La gestion de la crise sanitaire en cours ne tient pas compte d’un principe économique qui en augmente de fait le coût. À la différence de la biosphère et du climat, la gifle que nous infligera la pandémie à la suite de ce déni n’attendra pas des décennies pour se manifester. Mais, comme pour la biosphère et le climat, celles et ceux qui souffriront le plus des conséquences du déni et du manque de volonté d’agir à temps sont matériellement les moins bien lotis pour y faire face.
Une externalité négative, nous disent les économistes, se produit lorsqu’un agent économique, par son activité, génère vis-à-vis d’autrui une nuisance non reconnue et dont le coût n’est pas compensé. Typiquement, c’est la situation que Bizi! dénonçait l’hiver 2013-2014, au cours de la campagne pour la pollutaxe : le fret routier génère une longue liste de dommages collatéraux (pollution de l’air et maladies respiratoires qui en découlent, GES supplémentaires qui aggravent le réchauffement du climat, pollution sonore, usure des routes, saturation du trafic…), que l’instauration d’une pollutaxe aurait pu contribuer à compenser. Et au-delà du fret routier, c’est la plupart des grandes industries qui fonctionne en générant de telles externalités, qui si elles étaient réellement compensées annuleraient largement les bénéfices de ces industries. Pourtant, on continue à faire comme si ces externalités n’existaient pas[1], tant que des écosystèmes et/ou des personnes en paient le prix, de leur santé ou de leur vie, présentes ou à venir.

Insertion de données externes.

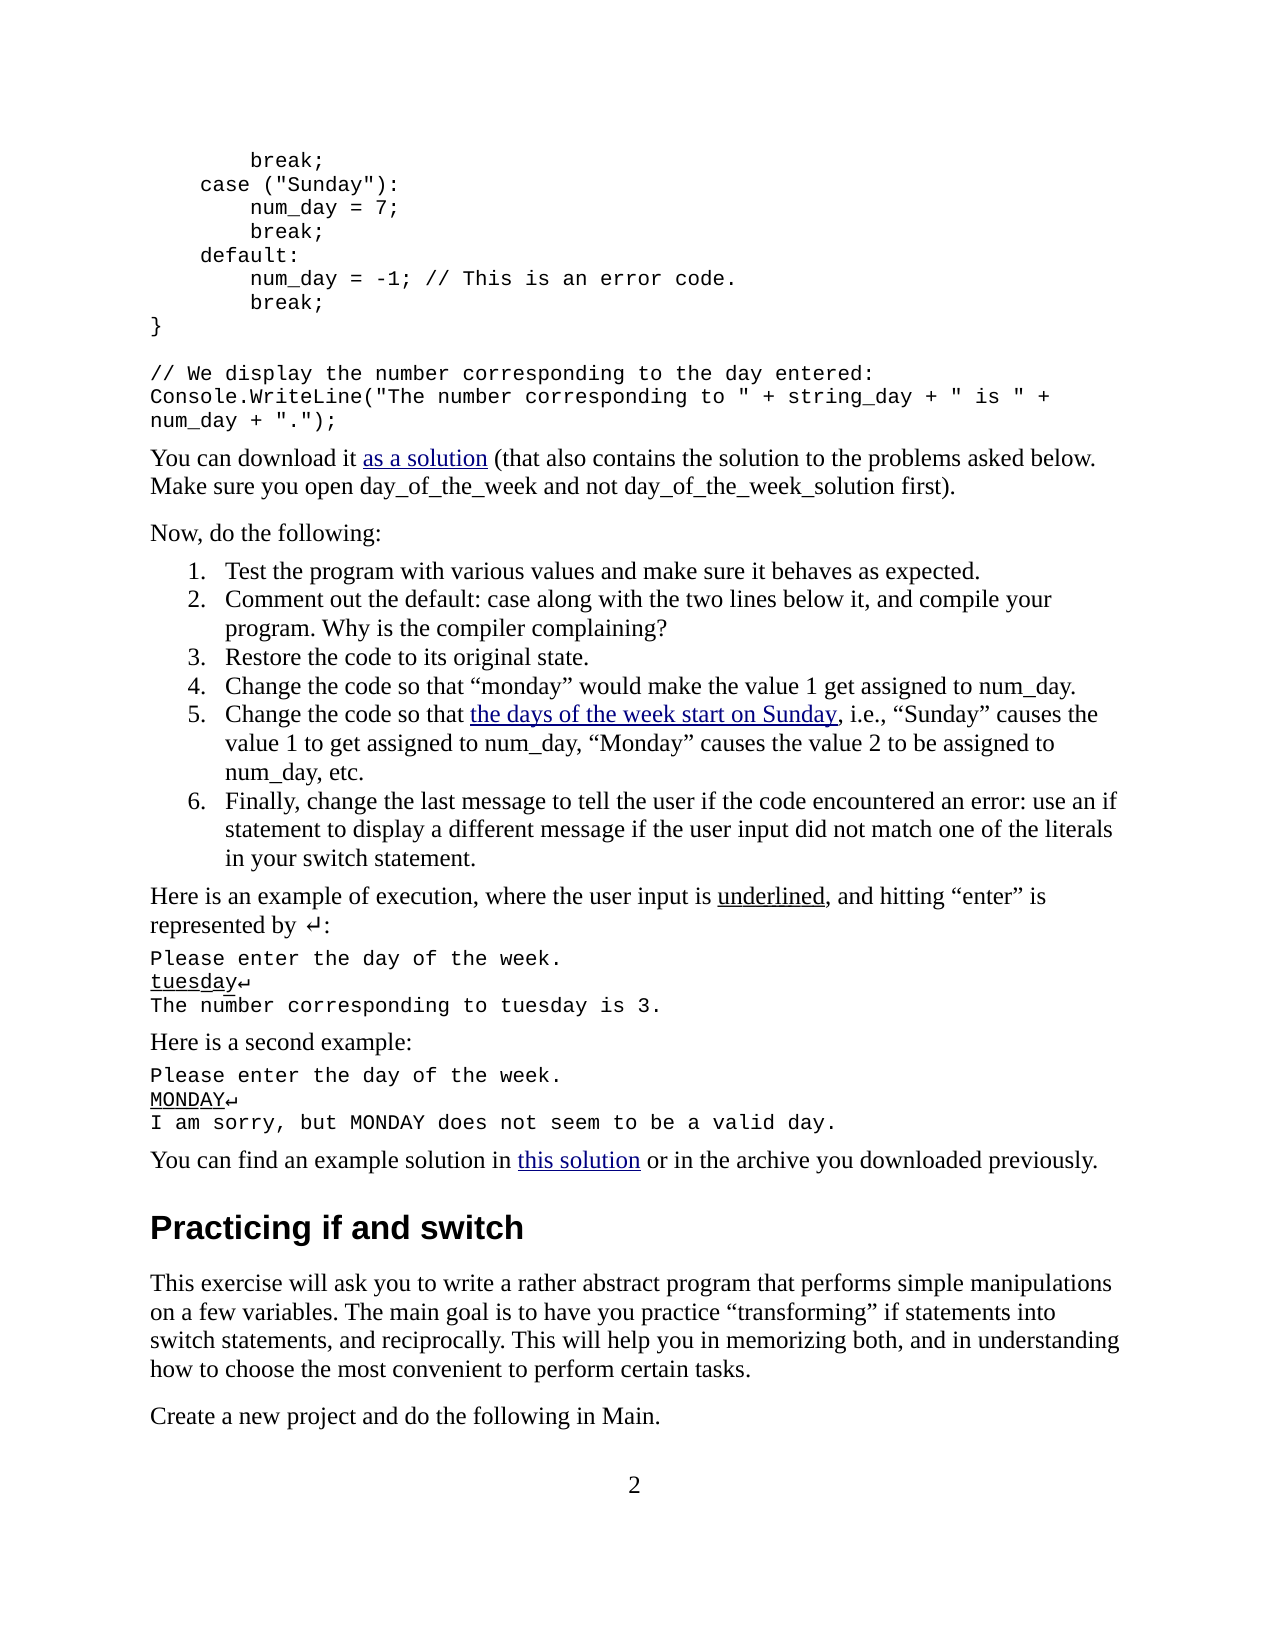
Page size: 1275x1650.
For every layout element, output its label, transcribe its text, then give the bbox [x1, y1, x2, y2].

text M̲O̲N̲D̲A̲Y̲↵ [150, 1089, 1125, 1112]
text Here is an example of execution, where the user input is u̲n̲d̲e̲r̲l̲i̲n̲e̲d̲, and hitting “enter” is represented by ↵: [150, 881, 1125, 938]
text Now, do the following: [150, 518, 1125, 547]
text I am sorry, but MONDAY does not seem to be a valid day. [150, 1112, 1125, 1136]
list Restore the code to its original state. [187, 642, 1125, 671]
text Console.WriteLine("The number corresponding to " + string_day + " is " + num_day + "."); [150, 386, 1125, 434]
text Create a new project and do the following in Main. [150, 1401, 1125, 1429]
text break; [150, 292, 1125, 316]
text Please enter the day of the week. [150, 947, 1125, 971]
list Comment out the default: case along with the two lines below it, and compile your program. Why is the compiler complaining? [187, 584, 1125, 642]
text Please enter the day of the week. [150, 1065, 1125, 1089]
text break; [150, 221, 1125, 244]
text You can find an example solution in this solution or in the archive you downloaded previously. [150, 1145, 1125, 1174]
list Change the code so that the days of the week start on Sunday, i.e., “Sunday” causes the value 1 to get assigned to num_day, “Monday” causes the value 2 to be assigned to num_day, etc. [187, 699, 1125, 786]
text } [150, 316, 1125, 339]
text default: [150, 244, 1125, 268]
text This exercise will ask you to write a rather abstract program that performs simple manipulations on a few variables. The main goal is to have you practice “transforming” if statements into switch statements, and reciprocally. This will help you in memorizing both, and in understanding how to choose the most convenient to perform certain tasks. [150, 1268, 1125, 1383]
text case ("Sunday"): [150, 174, 1125, 197]
subtitle Practicing if and switch [150, 1208, 1125, 1246]
text // We display the number corresponding to the day entered: [150, 363, 1125, 386]
text num_day = 7; [150, 197, 1125, 221]
text t̲u̲e̲s̲d̲a̲y̲↵ [150, 971, 1125, 995]
list Finally, change the last message to tell the user if the code encountered an error: use an if statement to display a different message if the user input did not match one of the literals in your switch statement. [187, 786, 1125, 872]
list Test the program with various values and make sure it behaves as expected. [187, 556, 1125, 584]
text The number corresponding to tuesday is 3. [150, 995, 1125, 1018]
text break; [150, 150, 1125, 174]
text Here is a second example: [150, 1027, 1125, 1056]
text num_day = -1; // This is an error code. [150, 268, 1125, 292]
text You can download it as a solution (that also contains the solution to the problems asked below. Make sure you open day_of_the_week and not day_of_the_week_solution first). [150, 443, 1125, 500]
list Change the code so that “monday” would make the value 1 get assigned to num_day. [187, 671, 1125, 699]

En d’autres termes, on cache la poussière sous le tapis.
Remonter le PIB, coûte que coûte
C’est cette même approche qu’on voit à l’œuvre dans les atermoiements et esquives de cet automne quant aux mesures visant à endiguer la propagation du SARS-CoV-2. Il s’agit de faire remonter le PIB, et on voudrait le faire comme d’habitude, sans en payer les externalités négatives. Du coup, toujours pas de prise en charge à 100% des soins COVID (qui entraîne un renoncement aux soins, un risque de contagion accru et un sous-dépistage des séquelles), toujours pas de gratuité des masques (quid de ceux qui ne peuvent s’en offrir en qualité et quantité suffisantes), toujours pas d’augmentation de l’offre de transports en commun pour permettre de ne pas s’y entasser, un allègement du protocole sanitaire des écoles françaises visant à limiter les quatorzaines (permettant de ne pas rendre trop visible l’épidémie tout en maintenant les parents au travail), une restriction des conditions de reconnaissance du COVID comme maladie professionnelle pour les soignants infectés en France, désormais la possibilité de licencier le personnel hospitalier (on s’étonnera ensuite de manquer de volontaires), et un décret (heureusement annulé suite à la bataille lancée par Olivier Berruyer) qui visait à restreindre les conditions de reconnaissance du statut de personne vulnérable.
Nier les dégâts humains
La parodie que Pierre-Emmanuel Barré faisait de la précédente ministre du travail explicite et résume le fil conducteur de toutes ces mesures (ou absences de mesures). Le temps éphémère où la priorité était la santé, « quoi qu’il en coûte« , n’a pas fait long feu. On est revenu depuis mai au « monde d’avant« , celui qui force le passage pour la production et la consommation et en nie les dégâts humains.
À la différence de la biosphère et du climat, la gifle que nous infligera la pandémie à la suite de ce déni n’attendra pas des décennies pour se manifester. Mais, comme pour la biosphère et le climat, celles et ceux qui souffriront le plus des conséquences du déni et du manque de volonté d’agir à temps sont matériellement les moins bien lotis pour y faire face.
Communautés de destin
A l’heure où s’annonce un deuxième confinement (le présent texte est écrit le 27 octobre), après la gestion publique erratique de la pandémie et la confusion informationnelle[2] entretenue par certains médias (où se font mousser les egos de ceux qui sont à l’épidémiologie ce que Claude Allègre est à la climatologie) il va être difficile d’appeler à l’unité, dans une société qui s’atomise de plus en plus.
Nous avons plus que jamais besoin de ressentir une appartenance à une communauté de destin, à échelle humaine, et par extension à échelle mondiale. L’échelle la plus locale, palpable, est peut-être la mieux à même de nous faire percevoir concrètement ce que signifie l’interdépendance, pour ensuite la comprendre par extrapolation à l’échelle globale.
[1] Duterme R., De Ruest E. (2014) La dette cachée de l’économie, le scandale planétaire. Les liens qui libèrent.
[2] Sans parler des théories autour de « l’Etat profond« , tandis que les Snowden, Manning, Assange et autres qui en ont révélé des ressorts concrets sombrent peu à peu dans l’oubli.